The convergence between multi-agent orchestration and LLM observability is no longer a matter of if, but when.

 

Test more robust models than Haiku

Our POC relied primarily on Claude Haiku 4.5, chosen for its cost-performance ratio. It’s well-suited for repetitive, well-scoped tasks (CRUD operations, formatting, deployment).

But for high-complexity tasks, architecture analysis, subtle bug resolution, design decisions — its limits become apparent.

Recurring deployment errors were partly due to the model’s reasoning limitations on multi-step problems.

The next step is to test a more granular routing strategy: lightweight models for execution tasks, more powerful models (Claude Sonnet 4.5 or Opus 4.6) for reasoning-heavy tasks.

The additional API cost would likely be offset by reduced time spent fixing avoidable errors.

What this signals for the software development lifecycle

This experiment goes beyond a technical exercise.
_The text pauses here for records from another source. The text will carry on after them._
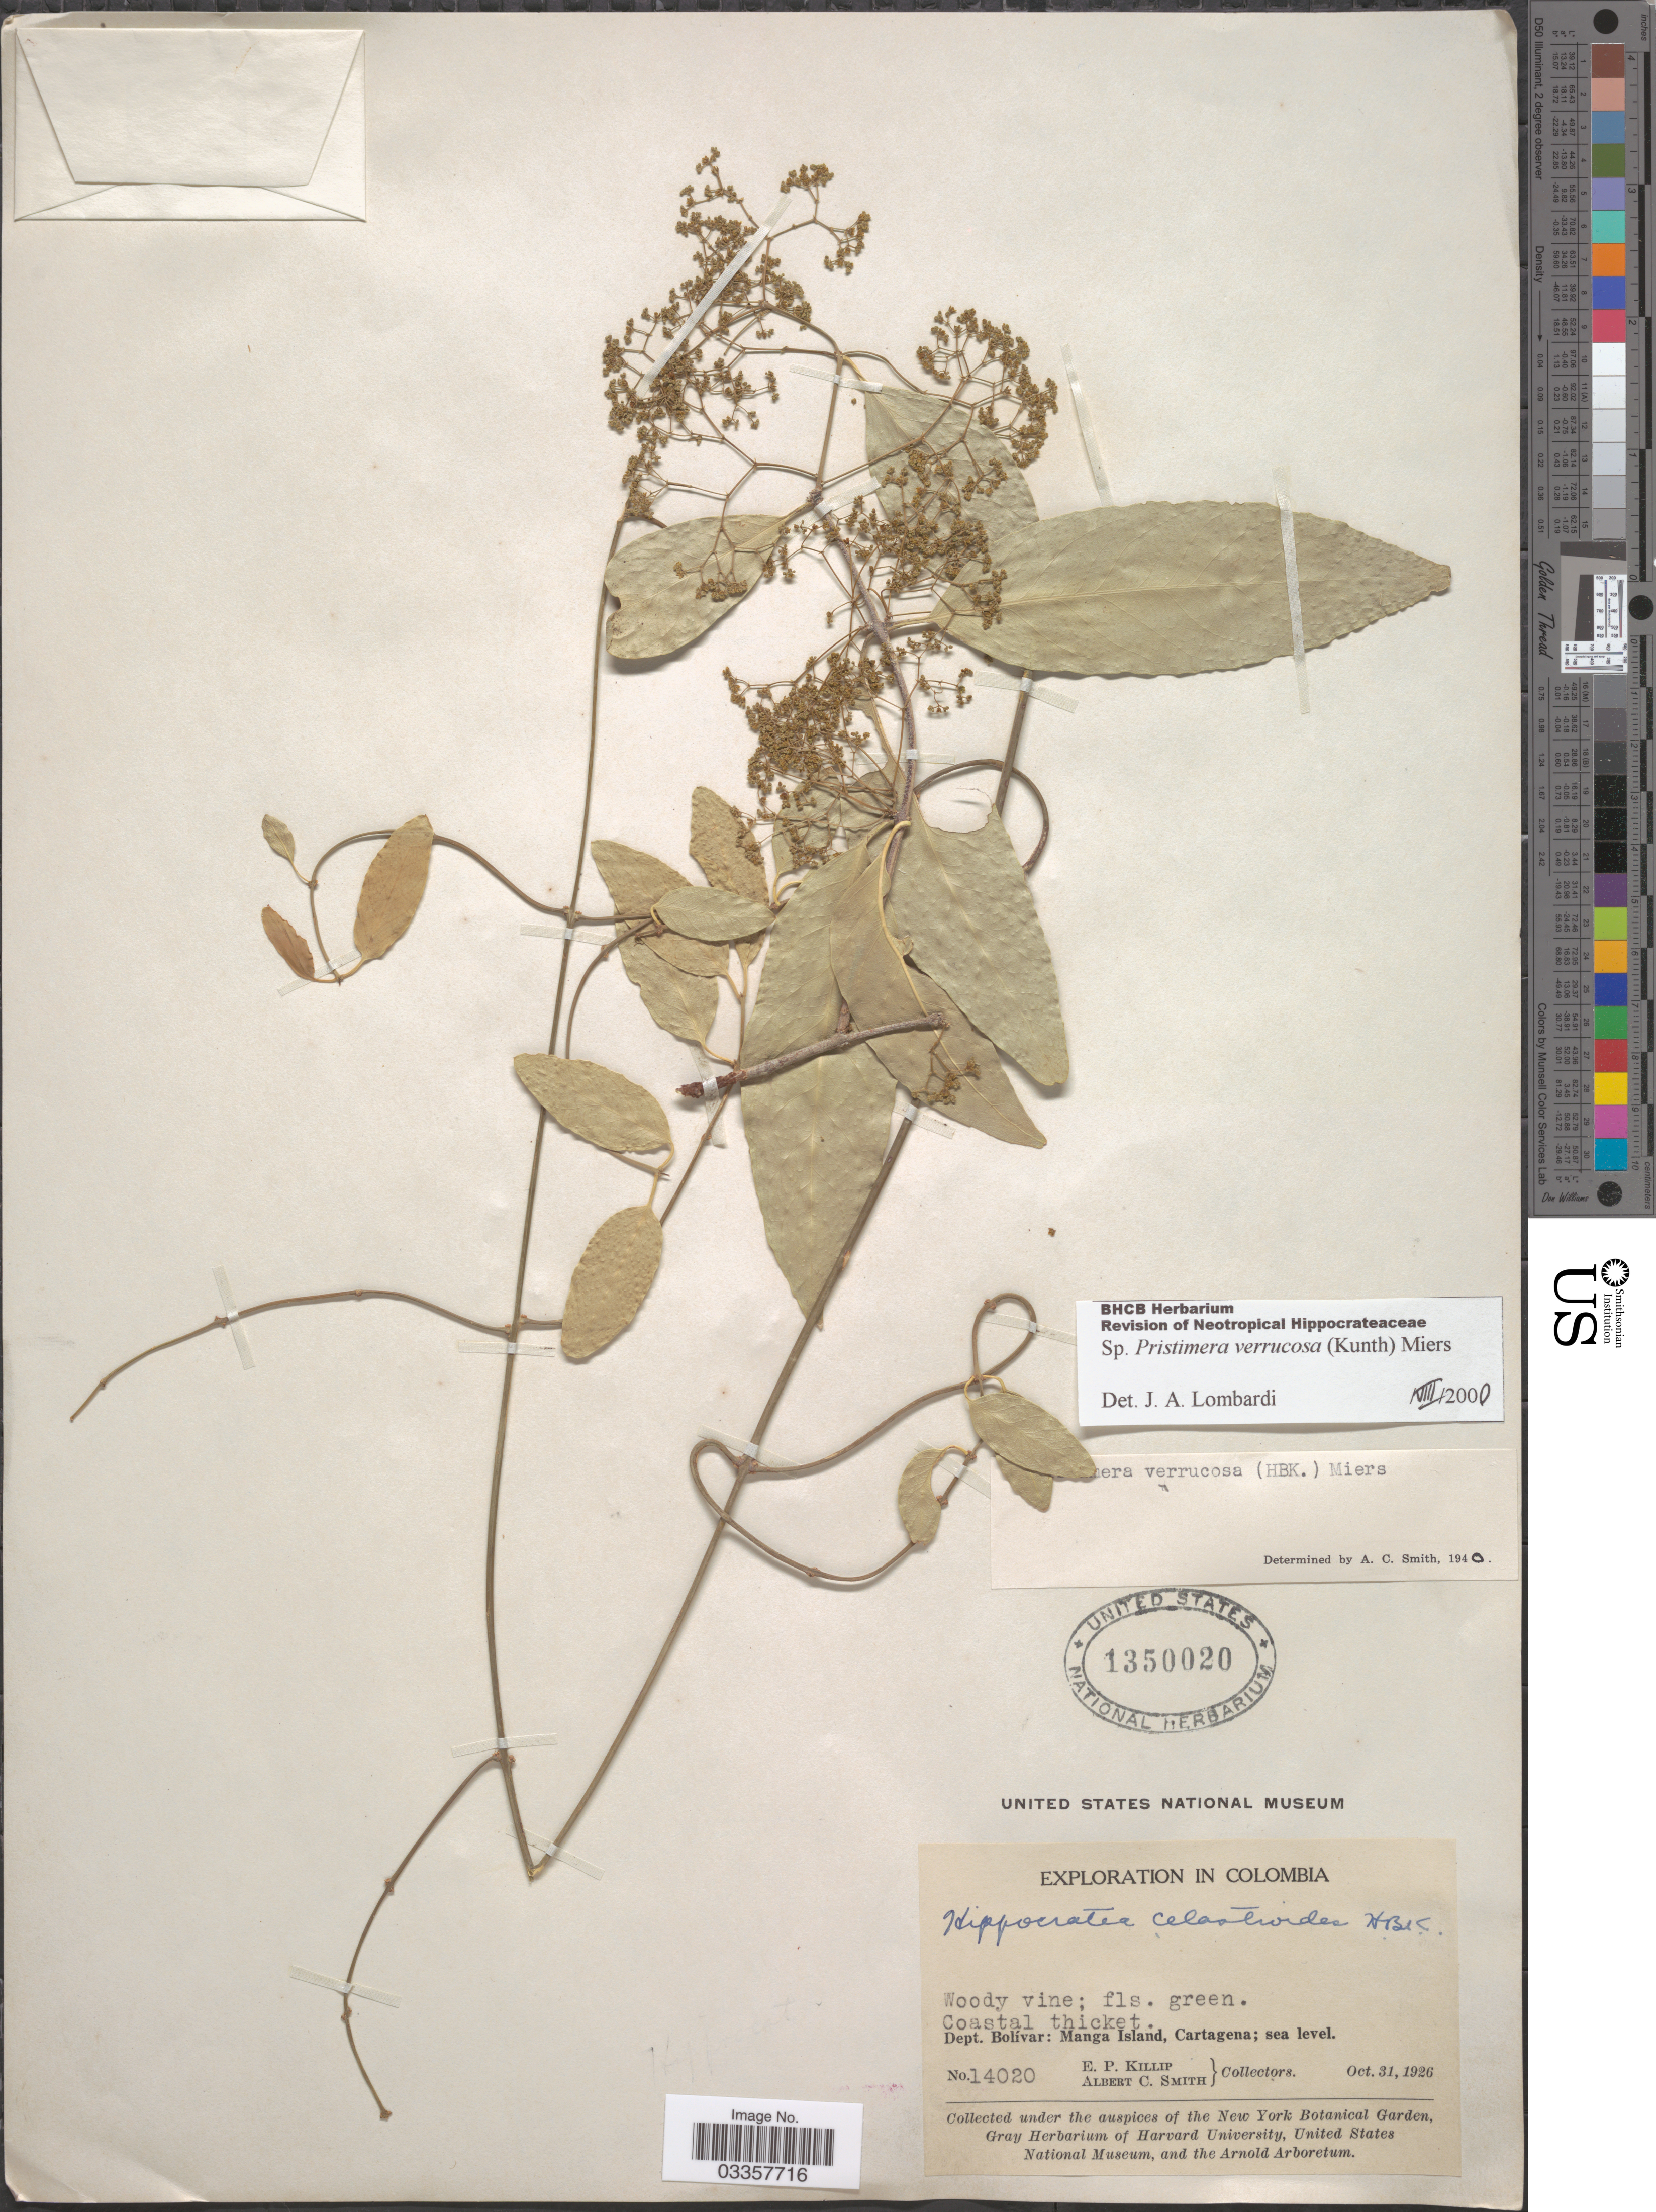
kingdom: Plantae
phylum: Tracheophyta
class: Magnoliopsida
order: Celastrales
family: Celastraceae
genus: Pristimera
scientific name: Pristimera verrucosa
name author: (Kunth) Miers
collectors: E. P. Killip & A. C. Smith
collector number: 14020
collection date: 1926-10-31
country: Colombia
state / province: Bolívar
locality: Dept. Bolívar: Manga Island, Cartagena.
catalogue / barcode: US 1350020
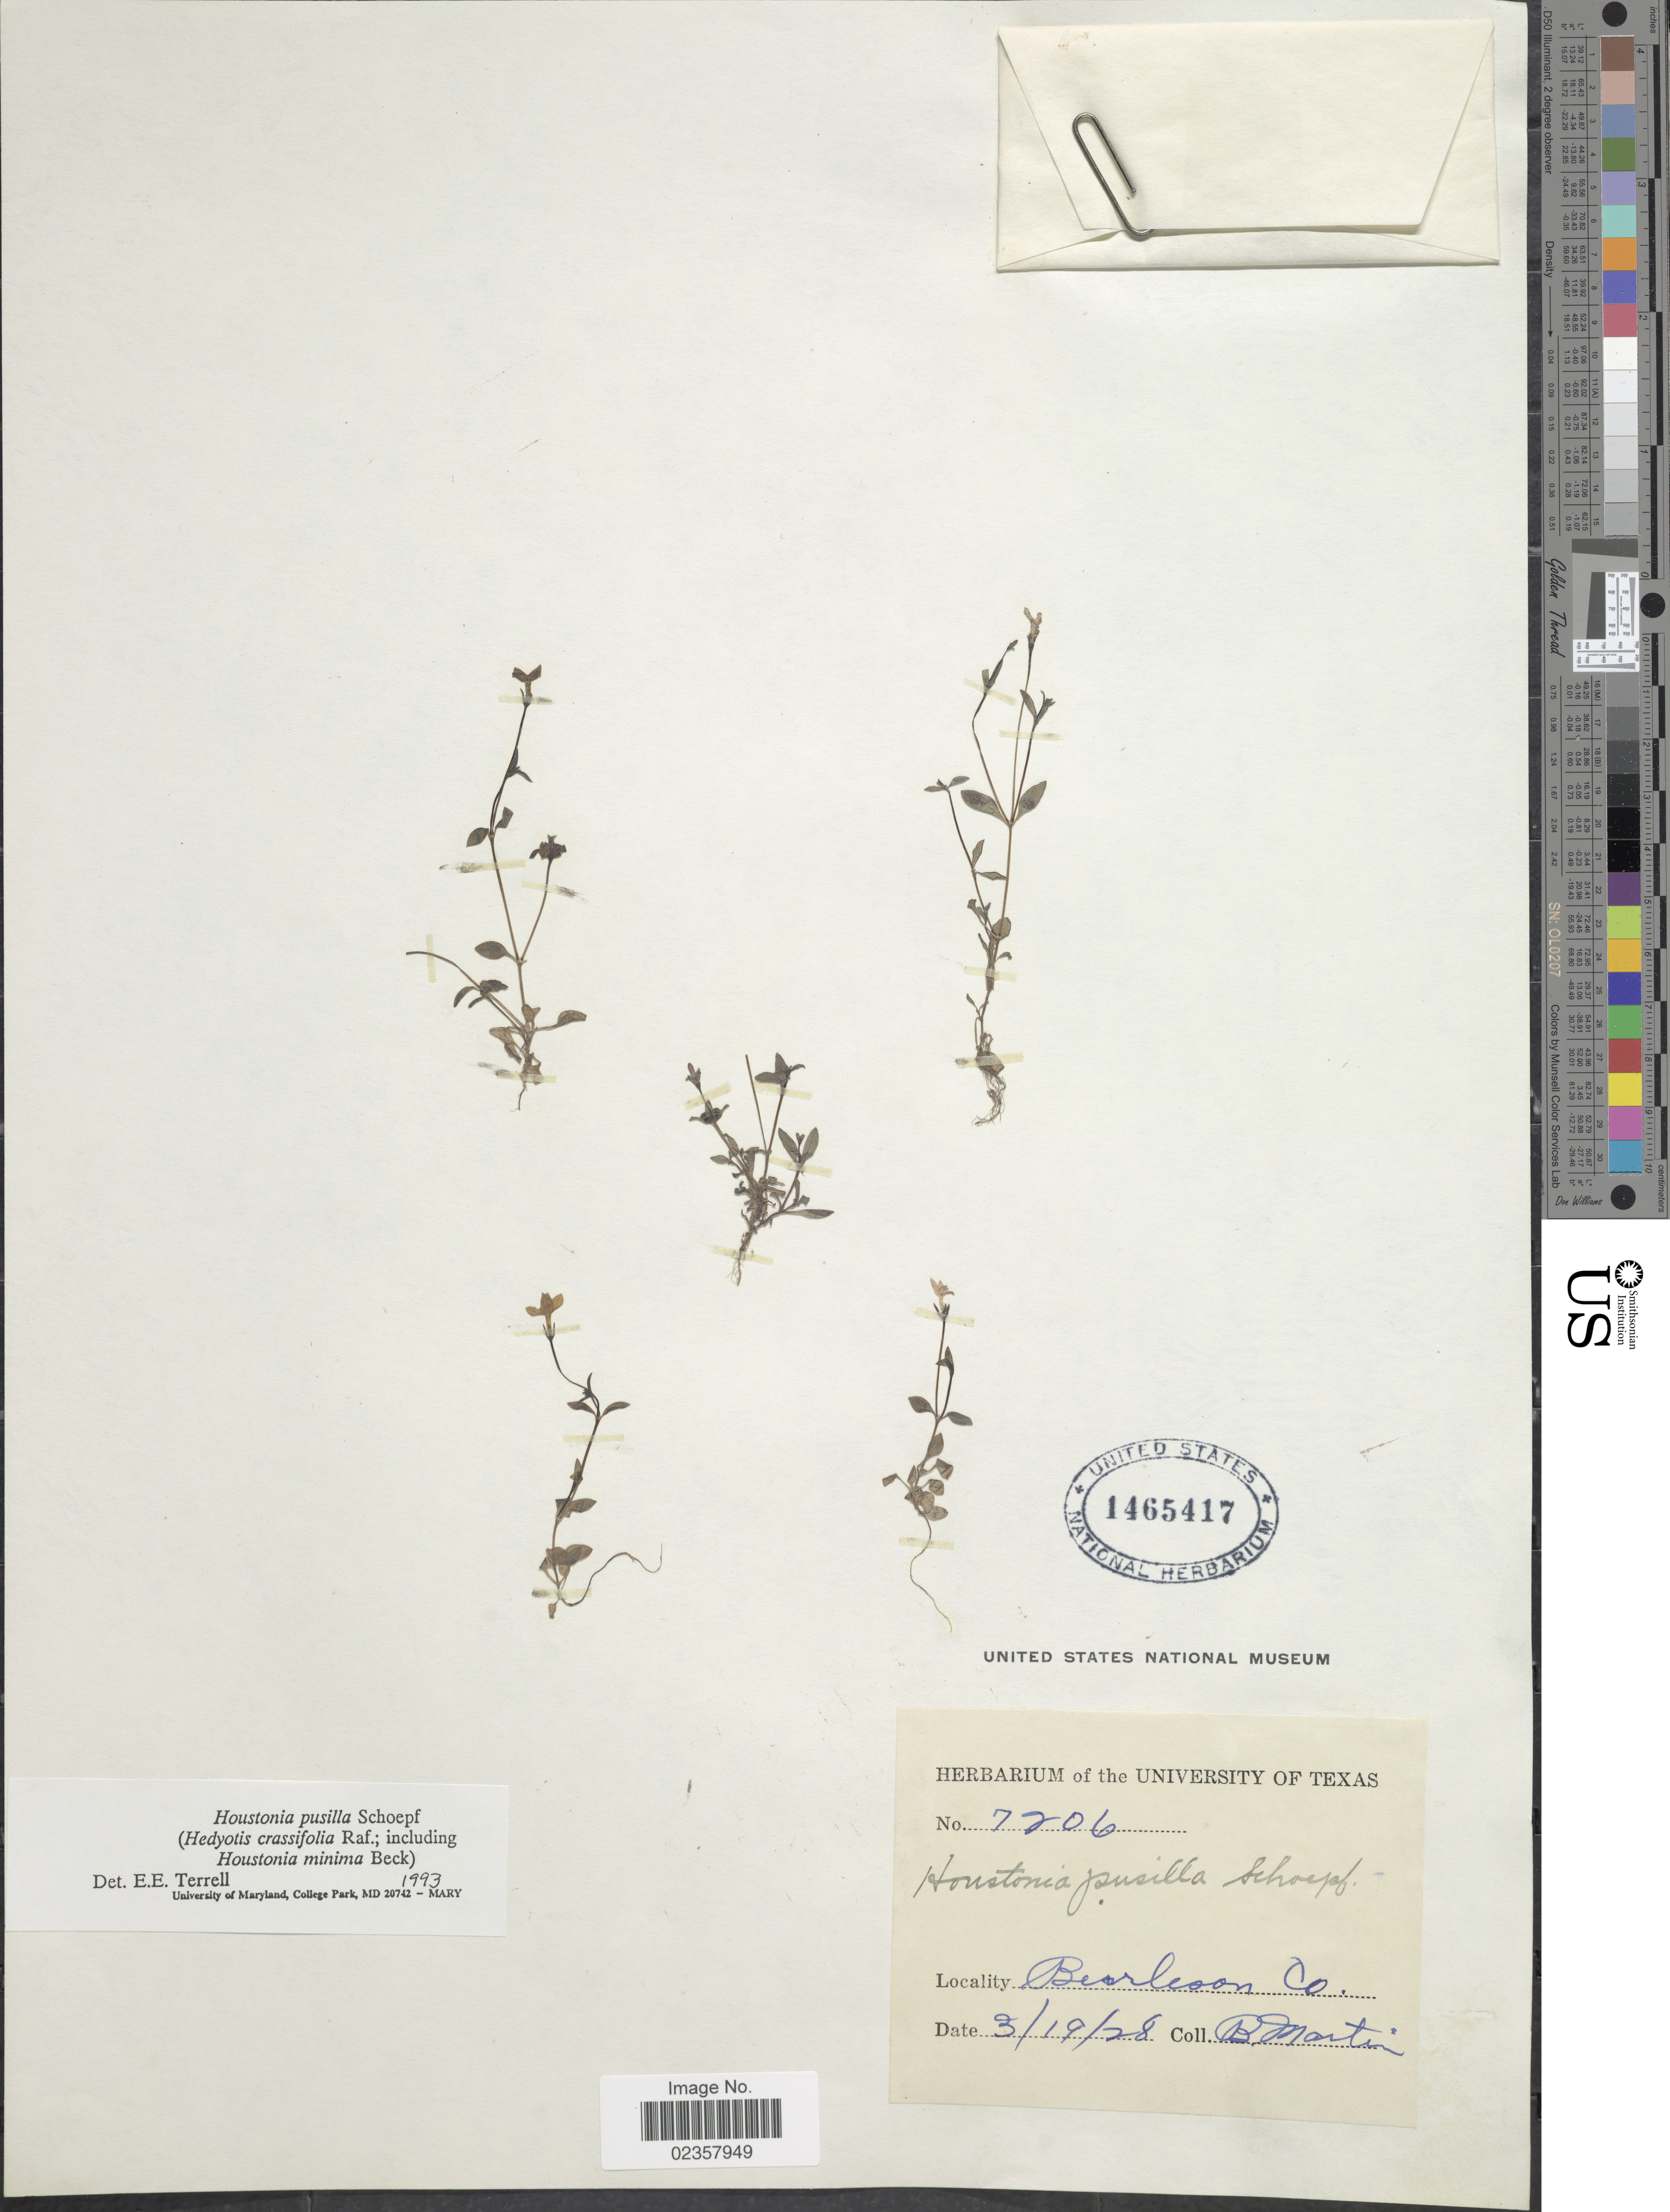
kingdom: Plantae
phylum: Tracheophyta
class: Magnoliopsida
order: Gentianales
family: Rubiaceae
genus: Houstonia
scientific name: Houstonia pusilla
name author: Schoepf.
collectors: B. Martin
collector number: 7206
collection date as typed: Transcribed d/m/y: 19/3/28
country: United States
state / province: Texas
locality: Berleson Co.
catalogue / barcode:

It illustrates a deeper evolution of the SDLC: moving from AI as a point-assistance tool (copilot, code completion) to AI as a team of autonomous agents executing an end-to-end engineering pipeline under human supervision.

Multi-agent AI isn’t prompt engineering, it’s systems engineering.

Configuration, timeouts, memory management, inter-agent coordination, these are infrastructure problems, not prompt problems. And that’s precisely what makes the approach viable for organizations that require rigor, traceability, and reproducibility.

For companies, the question is no longer “Can AI write code?” but “How do we structure a team of AI agents to produce reliable, maintainable outcomes?”

At Castelis, we’re continuing to explore that question and the early results are promising.